Each and every line below goes into your answer unchanged, but leave out the images.

Start of Input material

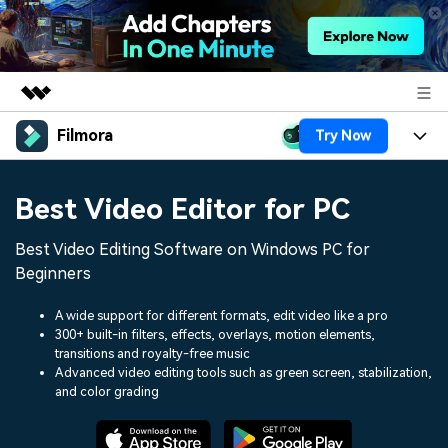
Filmora
Try Now
Featured Products
AIGC Digital Creativity
Products
Business
Best Video Editor for PC
Utility
Overview
Platforms
AI
About Us
Best Video Editing Software on Windows PC for
Solutions
Features
Beginners
Video/Image
Solutions
Newsroom
Assets
A wide support for different formats, edit video like a pro
Audio
Social Media
300+ built-in filters, effects, overlays, motion elements,
Resources
Shop
transitions and royalty-free music
Texts
Marketing & Business
Advanced video editing tools such as green screen, stabilization,
Help Center
Support
and color grading
Lifestyle & Fun
Video Prompts
Video Trends
150+ FREE video prompts
Discover top ten vdeo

End of Input material

Answer to the exercise |
Filmora
Try Now
Featured Products
AIGC Digital Creativity
Products
Business
Best Video Editor for PC
Utility
Overview
Platforms
AI
About Us
Best Video Editing Software on Windows PC for
Solutions
Features
Beginners
Video/Image
Solutions
Newsroom
Assets
A wide support for different formats, edit video like a pro
Audio
Social Media
300+ built-in filters, effects, overlays, motion elements,
Resources
Shop
transitions and royalty-free music
Texts
Marketing & Business
Advanced video editing tools such as green screen, stabilization,
Help Center
Support
and color grading
Lifestyle & Fun
Video Prompts
Video Trends
150+ FREE video prompts
Discover top ten vdeo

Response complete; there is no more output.